UPDATE (01 August 2016): Recently there have been issues regarding certificates when you attempt to download NIST's RPKI-enabled Quagga bundle using yum. In order to remedy this Symantec's Intermediate CA Bundle needs to be installed in the VM acting as the router.
- Create a file named "symantec" in /etc/pki/ca-trust/source/anchors.
- Go to Symantec's page here and copy the contents of the Intermediate CA Bundle into the file you created in step 1. It should start with -----BEGIN CERTIFICATE----- and with -----END CERTIFICATE-----. There will be 2 certificates in this bundle.
- Save the file and run the command: sudo update-ca-trust force-enable
- Re-attempt to update yum and download NIST's RPKI-enabled Quagga bundle.
RPKI Lab 01 Files
Author: Samuel Norris
In this lab the Southern Crossroads (SoX) network will act as a parent to the University of Alabama, Georgia Institute of Technology, and Clemson University networks. All of the IP addresses and ASN numbers used in this lab are private. Each organization will be using the delegated RPKI model, whereby they will publish their own certificates and will sign their own Route Origin Authorizations (ROAs).

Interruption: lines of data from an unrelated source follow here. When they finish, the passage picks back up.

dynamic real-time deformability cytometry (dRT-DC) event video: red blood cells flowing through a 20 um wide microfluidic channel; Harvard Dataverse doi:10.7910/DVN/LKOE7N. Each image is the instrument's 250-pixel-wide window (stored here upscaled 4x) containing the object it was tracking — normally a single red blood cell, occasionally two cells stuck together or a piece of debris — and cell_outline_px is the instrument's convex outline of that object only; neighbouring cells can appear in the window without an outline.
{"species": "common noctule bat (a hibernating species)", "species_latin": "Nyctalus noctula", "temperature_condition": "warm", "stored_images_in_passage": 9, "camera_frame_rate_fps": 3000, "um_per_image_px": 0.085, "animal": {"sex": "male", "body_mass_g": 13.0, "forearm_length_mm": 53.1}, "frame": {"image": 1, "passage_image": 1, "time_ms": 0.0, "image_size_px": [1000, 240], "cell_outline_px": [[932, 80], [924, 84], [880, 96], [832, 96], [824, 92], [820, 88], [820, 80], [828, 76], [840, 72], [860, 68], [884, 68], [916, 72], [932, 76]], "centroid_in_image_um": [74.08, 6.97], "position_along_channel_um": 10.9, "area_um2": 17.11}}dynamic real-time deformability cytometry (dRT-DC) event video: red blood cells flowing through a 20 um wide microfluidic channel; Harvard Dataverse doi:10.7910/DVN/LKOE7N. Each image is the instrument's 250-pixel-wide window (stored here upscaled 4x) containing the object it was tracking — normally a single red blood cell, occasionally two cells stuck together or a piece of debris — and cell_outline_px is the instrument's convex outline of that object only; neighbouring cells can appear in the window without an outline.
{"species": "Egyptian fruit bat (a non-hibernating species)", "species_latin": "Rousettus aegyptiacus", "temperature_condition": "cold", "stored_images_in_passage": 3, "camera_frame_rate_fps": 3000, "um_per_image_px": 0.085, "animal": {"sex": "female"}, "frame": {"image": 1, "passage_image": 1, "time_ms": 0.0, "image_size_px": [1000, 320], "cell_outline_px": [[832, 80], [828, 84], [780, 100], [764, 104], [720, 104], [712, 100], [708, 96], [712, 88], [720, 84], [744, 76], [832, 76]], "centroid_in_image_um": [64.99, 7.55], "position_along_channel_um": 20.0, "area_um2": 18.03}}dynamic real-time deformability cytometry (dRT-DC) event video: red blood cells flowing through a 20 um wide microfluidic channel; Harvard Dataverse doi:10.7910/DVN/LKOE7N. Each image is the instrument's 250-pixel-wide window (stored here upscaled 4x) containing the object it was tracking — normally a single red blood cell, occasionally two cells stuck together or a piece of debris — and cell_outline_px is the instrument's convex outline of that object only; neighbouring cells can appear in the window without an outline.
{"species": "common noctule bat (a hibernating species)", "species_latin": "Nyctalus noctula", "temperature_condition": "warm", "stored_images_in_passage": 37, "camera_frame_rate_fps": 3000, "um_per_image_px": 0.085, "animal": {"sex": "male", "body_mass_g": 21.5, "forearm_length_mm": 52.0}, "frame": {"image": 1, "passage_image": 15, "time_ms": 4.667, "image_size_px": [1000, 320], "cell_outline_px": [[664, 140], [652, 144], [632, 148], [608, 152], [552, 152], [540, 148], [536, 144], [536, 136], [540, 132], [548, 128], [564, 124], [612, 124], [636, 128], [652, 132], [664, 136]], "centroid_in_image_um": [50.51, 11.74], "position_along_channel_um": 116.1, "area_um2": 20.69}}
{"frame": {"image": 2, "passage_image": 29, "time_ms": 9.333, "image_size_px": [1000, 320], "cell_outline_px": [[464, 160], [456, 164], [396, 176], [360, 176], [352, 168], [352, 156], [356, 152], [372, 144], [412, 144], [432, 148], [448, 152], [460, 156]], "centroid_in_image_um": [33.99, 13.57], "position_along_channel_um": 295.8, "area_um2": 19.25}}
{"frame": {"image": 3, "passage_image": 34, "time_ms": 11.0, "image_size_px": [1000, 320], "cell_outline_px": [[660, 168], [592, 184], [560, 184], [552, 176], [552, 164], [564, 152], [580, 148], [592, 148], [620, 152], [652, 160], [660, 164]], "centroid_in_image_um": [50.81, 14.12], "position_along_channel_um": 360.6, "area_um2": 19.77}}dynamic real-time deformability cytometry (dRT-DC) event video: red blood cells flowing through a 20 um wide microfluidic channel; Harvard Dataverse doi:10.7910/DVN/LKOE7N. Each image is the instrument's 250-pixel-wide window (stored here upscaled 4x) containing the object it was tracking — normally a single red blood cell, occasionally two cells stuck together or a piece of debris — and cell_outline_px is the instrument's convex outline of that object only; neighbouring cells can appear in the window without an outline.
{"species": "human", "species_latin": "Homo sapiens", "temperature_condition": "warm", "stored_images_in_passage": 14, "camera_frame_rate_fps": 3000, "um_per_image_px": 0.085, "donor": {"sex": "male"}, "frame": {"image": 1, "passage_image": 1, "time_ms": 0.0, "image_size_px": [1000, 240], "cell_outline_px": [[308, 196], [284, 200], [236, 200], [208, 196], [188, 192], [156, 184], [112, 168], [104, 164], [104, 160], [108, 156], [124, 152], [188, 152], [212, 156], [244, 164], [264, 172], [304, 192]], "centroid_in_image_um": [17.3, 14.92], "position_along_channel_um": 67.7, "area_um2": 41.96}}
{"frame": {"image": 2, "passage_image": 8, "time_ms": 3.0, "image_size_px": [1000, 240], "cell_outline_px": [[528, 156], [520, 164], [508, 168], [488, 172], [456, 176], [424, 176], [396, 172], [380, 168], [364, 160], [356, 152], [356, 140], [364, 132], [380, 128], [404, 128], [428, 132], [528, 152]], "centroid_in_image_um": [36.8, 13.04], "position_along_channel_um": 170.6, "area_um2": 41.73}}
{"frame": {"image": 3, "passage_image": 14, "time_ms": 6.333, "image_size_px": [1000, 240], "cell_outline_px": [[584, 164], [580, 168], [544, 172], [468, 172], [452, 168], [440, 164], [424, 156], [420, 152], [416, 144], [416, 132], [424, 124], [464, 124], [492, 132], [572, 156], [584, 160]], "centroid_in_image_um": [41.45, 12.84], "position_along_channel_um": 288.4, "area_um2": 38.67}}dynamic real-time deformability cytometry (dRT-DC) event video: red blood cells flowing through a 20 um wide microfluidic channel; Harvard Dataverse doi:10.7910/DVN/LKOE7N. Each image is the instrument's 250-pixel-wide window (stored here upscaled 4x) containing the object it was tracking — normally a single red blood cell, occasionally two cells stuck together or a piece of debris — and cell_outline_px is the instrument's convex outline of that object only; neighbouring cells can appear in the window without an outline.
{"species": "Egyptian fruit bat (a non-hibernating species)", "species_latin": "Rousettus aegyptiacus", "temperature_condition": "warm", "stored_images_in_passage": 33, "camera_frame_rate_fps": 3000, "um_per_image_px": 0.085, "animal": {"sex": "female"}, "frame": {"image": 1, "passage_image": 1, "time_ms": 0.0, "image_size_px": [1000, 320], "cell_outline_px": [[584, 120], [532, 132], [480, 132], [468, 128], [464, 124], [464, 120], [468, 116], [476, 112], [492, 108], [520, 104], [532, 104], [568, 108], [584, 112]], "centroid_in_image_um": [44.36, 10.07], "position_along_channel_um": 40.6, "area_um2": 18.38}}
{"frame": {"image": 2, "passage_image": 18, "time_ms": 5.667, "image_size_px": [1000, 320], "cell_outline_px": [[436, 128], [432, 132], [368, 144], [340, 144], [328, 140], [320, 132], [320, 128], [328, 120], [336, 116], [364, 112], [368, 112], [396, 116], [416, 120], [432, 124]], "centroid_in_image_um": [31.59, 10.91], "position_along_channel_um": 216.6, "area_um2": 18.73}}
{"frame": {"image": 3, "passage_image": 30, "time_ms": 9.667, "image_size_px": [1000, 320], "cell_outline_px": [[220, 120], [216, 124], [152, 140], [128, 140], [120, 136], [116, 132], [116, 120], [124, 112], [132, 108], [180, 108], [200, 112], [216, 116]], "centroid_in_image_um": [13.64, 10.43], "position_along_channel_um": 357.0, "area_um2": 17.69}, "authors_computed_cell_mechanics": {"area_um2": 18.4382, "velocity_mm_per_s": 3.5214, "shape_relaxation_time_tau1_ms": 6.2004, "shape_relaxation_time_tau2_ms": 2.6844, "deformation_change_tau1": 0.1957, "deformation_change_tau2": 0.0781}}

By the end of this lab you will have experience setting up an RPKI server, publishing your own certificates, publishing ROAs and making route decisions within the Quagga routers. The zip file below will include a PDF of the instructions and network map, a GENI resource specification file in XML format, MySQL Client rpm, and the NIST BGP Secure Routing Extension (SRx) bundle for Quagga routers.
RPKI Lab 02 Files
Authors: Samuel Norris & Humberto Nieves
In Lab 02 the network from Lab 01 has been expanded to a more complex version of the Southern Crossroads Research and Education network. In this lab not all organizations will be using the delegated RPKI model. The University of Georgia will be using a hosted RPKI model, where their certificates and ROAs will be provided by their parent organization, which in this example is the SoX network. Additionally Clemson has been positioned where it will connect via the C-Light network in order to reach the SoX network. This is to add an additional parent to child relationship to the network. Lastly the Georgia Institute of Technology has been given an additional connection to the SoX network to demonstrate multiple connections to the RPKI server.
RPKI Lab 03 Files
Authors: Samuel Norris & Humberto Nieves
In Lab 03 we will take the setup from Lab 02 and add BGP peer relationship between the simulated Southern Crossroads router and an external border router from your organization. The reason for this is to show how routes from the internet can be validated using the RPKI software and Trust Anchor Locators (TALs) from the various regional internet registries (RIRs). Due to the fact that this is connecting a simulated environment that is using real IP prefixes to a router connected to the internet, it is recommended that this lab only be completed if you have experience with the BGP protocol and filtering BGP announcements. If the simulated SoX router happens to announce it's prefixes to your BGP border router, there is the possibility that it can poison the routing tables and hijack the prefixes used in the lab, which is exactly what RPKI is designed to prevent.